Keeping up in the downturn

“…Exciting as it is to be living through historic economic drama, you can’t just stand by and watch. You have to act–yet you have no script. So much of today’s turmoil is unprecedented that we can’t find much guidance by looking to the past. For managers across the global economy, as well as for Team Obama on its way to Washington, today’s great question is, What do we do now?”

 Geoff Colvin  “How to Manage Your Business in a Recession”        Fortune magazine January 19, 2009 

New Zealand may be initially sheltered to some extent from the global recession but 2009 will still be a year of tight budgets in the public and private sectors. Despite optimism in some official circles and the recent efforts of the G20 nations,  the recession won’t be over by Christmas. Global economic cooling could still brew the perfect storm.

 The global downturn is already taking its toll on management and workers  with lowered morale and job uncertainty.  Internationally, public trust in big business, particularly in the finance sector, is at a low ebb.  A recent survey by the UK Chartered Management Institute found one in five managers worried about job security while half its survey sample of 1100 found work had become more stressful because of tightened economic conditions. With a third reporting a freeze on new recruitments, there was a stronger focus on developing the skills of key internal staff and 80% argued that improving management and leadership skills would help them survive the recession.

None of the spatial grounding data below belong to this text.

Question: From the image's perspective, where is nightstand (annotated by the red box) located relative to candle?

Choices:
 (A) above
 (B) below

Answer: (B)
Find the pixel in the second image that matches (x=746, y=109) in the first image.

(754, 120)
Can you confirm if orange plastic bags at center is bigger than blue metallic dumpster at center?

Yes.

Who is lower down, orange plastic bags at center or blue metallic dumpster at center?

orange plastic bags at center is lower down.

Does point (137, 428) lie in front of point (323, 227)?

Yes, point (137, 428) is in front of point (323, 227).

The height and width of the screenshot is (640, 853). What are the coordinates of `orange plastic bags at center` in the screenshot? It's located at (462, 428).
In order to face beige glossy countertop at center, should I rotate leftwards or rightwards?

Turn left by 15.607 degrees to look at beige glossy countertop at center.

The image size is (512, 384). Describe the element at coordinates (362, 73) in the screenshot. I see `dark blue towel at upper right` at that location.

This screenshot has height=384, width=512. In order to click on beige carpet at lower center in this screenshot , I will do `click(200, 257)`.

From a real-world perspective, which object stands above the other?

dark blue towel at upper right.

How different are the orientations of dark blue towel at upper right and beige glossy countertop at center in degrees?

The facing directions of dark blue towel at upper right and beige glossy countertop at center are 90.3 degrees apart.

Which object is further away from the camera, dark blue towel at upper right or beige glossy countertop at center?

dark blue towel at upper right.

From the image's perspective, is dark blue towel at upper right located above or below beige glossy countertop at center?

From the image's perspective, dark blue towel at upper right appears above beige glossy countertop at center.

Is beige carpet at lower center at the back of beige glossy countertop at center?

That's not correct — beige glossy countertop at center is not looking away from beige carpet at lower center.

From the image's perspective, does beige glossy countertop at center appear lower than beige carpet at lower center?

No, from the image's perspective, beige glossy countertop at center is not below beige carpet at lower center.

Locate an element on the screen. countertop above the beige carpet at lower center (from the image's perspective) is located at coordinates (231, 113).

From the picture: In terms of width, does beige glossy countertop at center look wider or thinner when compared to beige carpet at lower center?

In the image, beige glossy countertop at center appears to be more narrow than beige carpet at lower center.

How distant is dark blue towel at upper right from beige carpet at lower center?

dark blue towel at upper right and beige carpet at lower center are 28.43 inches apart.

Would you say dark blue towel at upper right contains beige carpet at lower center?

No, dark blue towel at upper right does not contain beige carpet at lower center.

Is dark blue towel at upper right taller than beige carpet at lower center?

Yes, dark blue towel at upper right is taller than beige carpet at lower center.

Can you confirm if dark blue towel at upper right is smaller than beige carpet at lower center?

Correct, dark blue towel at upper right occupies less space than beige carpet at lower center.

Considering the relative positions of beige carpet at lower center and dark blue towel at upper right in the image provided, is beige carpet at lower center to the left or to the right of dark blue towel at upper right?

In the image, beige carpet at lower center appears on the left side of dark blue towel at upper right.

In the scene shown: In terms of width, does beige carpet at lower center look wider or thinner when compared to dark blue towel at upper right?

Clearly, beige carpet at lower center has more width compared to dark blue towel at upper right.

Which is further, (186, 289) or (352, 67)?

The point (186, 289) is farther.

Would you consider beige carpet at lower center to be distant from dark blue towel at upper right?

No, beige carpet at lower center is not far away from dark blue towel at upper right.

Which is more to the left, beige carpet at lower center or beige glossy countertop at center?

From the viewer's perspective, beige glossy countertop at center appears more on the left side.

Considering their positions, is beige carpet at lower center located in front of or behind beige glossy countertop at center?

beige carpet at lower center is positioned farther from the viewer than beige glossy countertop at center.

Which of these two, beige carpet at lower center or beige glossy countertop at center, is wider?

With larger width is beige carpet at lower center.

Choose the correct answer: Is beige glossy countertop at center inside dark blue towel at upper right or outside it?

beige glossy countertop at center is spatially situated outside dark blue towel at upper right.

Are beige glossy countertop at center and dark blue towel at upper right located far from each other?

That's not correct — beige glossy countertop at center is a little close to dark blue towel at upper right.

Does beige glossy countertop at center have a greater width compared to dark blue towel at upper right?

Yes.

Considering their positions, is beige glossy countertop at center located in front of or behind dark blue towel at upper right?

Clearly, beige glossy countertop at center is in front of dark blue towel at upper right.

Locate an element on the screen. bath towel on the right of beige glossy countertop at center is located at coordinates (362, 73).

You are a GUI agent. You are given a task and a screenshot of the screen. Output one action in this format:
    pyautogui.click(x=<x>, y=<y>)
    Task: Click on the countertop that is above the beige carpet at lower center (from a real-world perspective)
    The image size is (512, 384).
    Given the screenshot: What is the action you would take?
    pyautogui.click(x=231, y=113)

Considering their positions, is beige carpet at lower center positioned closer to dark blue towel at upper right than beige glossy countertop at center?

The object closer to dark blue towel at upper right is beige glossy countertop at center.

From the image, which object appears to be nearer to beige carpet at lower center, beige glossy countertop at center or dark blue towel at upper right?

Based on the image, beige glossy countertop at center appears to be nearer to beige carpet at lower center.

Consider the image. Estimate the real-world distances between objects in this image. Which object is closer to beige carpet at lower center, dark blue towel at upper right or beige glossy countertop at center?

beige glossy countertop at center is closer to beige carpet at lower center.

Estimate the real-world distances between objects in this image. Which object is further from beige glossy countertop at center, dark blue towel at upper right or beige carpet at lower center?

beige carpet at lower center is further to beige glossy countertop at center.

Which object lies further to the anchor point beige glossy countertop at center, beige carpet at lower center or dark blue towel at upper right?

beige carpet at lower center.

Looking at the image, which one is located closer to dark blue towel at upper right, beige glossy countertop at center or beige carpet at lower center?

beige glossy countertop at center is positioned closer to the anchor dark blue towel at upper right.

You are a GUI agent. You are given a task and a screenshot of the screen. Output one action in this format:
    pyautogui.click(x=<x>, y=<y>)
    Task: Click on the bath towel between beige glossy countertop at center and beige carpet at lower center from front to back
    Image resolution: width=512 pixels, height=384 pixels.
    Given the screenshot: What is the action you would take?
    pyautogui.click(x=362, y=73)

 Closer to home, a March 2009 Auckland Chamber of Commerce survey, which found that businesses are preparing themselves for a medium period of little to no growth. The survey received 1450 responses, 74% of which expected their own situation to stay the same or improve. Looking at the general business environment over the next six months, the pessimists outnumber the optimists with 47% expecting the situation will stay the same or improve and 53% anticipating it will deteriorate.

Positive affirmations are important, but not enough.   We need to strike a realistic, albeit cautiously optimistic, balance between the world views of Chicken Little and Pollyanna.

Through a combination of agile strategic thinking and focused teams, some organisations have the opportunity to do well in tough times and leave their competitors trailing. 

This is the time for acting on the feeling that we are all in this together: if your end of the boat sinks so does mine.  This is  also the time for business leaders to lead by engaging the commitment and the energies of their people to make the changes which will make a difference in challenging times.

Knee jerk reactions like cutting staff, cutting marketing or cutting training are understandable, but may be literally counterproductive. 

A new business strategy for uncertain times won’t work unless organisations develop the people strategy to make it happen. The keys to surviving and thriving are what your people know and do and how well they collaborate.

If business  organisations are really going to keep up in the downturn the people who work for them need more  than corporate Viagra to see them through.